DATA EXTRACTS below:

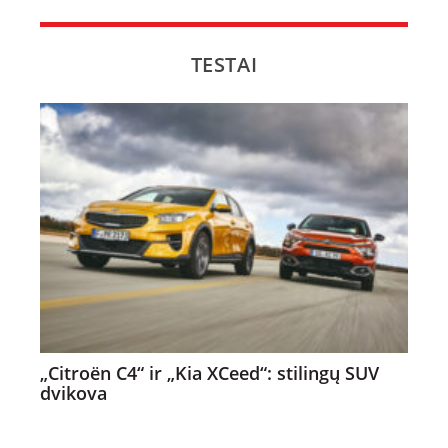
TESTAI
„Citroën C4“ ir „Kia XCeed“: stilingų SUV
dvikova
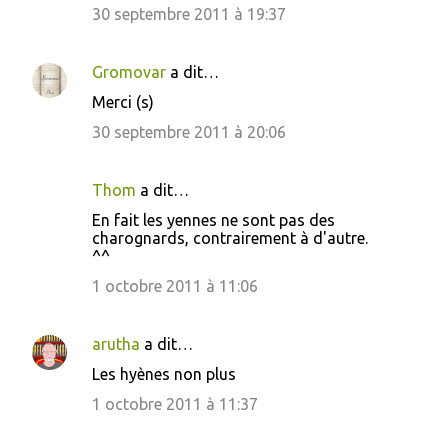
30 septembre 2011 à 19:37
Gromovar
a dit…
Merci (s)
30 septembre 2011 à 20:06
Thom
a dit…
En fait les yennes ne sont pas des
charognards, contrairement à d'autre.
^^
1 octobre 2011 à 11:06
arutha
a dit…
Les hyènes non plus
1 octobre 2011 à 11:37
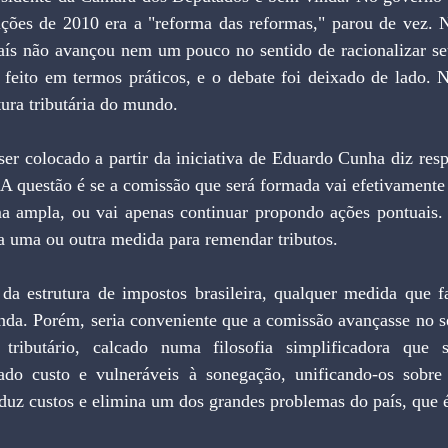
eições de 2010 era a "reforma das reformas," parou de vez. N
aís não avançou nem um pouco no sentido de racionalizar seu
 feito em termos práticos, e o debate foi deixado de lado. 
tura tributária do mundo.
er colocado a partir da iniciativa de Eduardo Cunha diz resp
. A questão é se a comissão que será formada vai efetivamente
a ampla, ou vai apenas continuar propondo ações pontuais. 
 a uma ou outra medida para remendar tributos.
a estrutura de impostos brasileira, qualquer medida que fac
nda. Porém, seria conveniente que a comissão avançasse no sen
ibutário, calcado numa filosofia simplificadora que sub
vado custo e vulneráveis à sonegação, unificando-os sobr
eduz custos e elimina um dos grandes problemas do país, que é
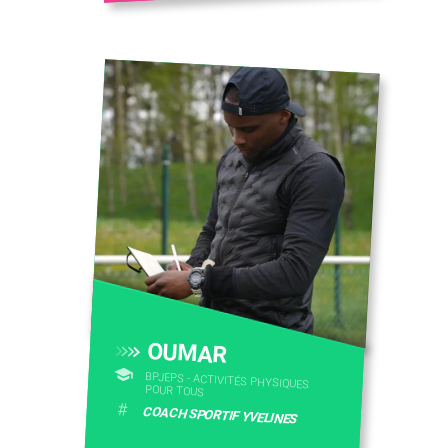
OUMAR
BPJEPS - ACTIVITÉS PHYSIQUES
POUR TOUS
#
COACH SPORTIF YVELINES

End of DATA EXTRACTS.

Give the number of lines in the listing above that contain the string "septembre", and nothing else.

# [RESPONSE AREA]
2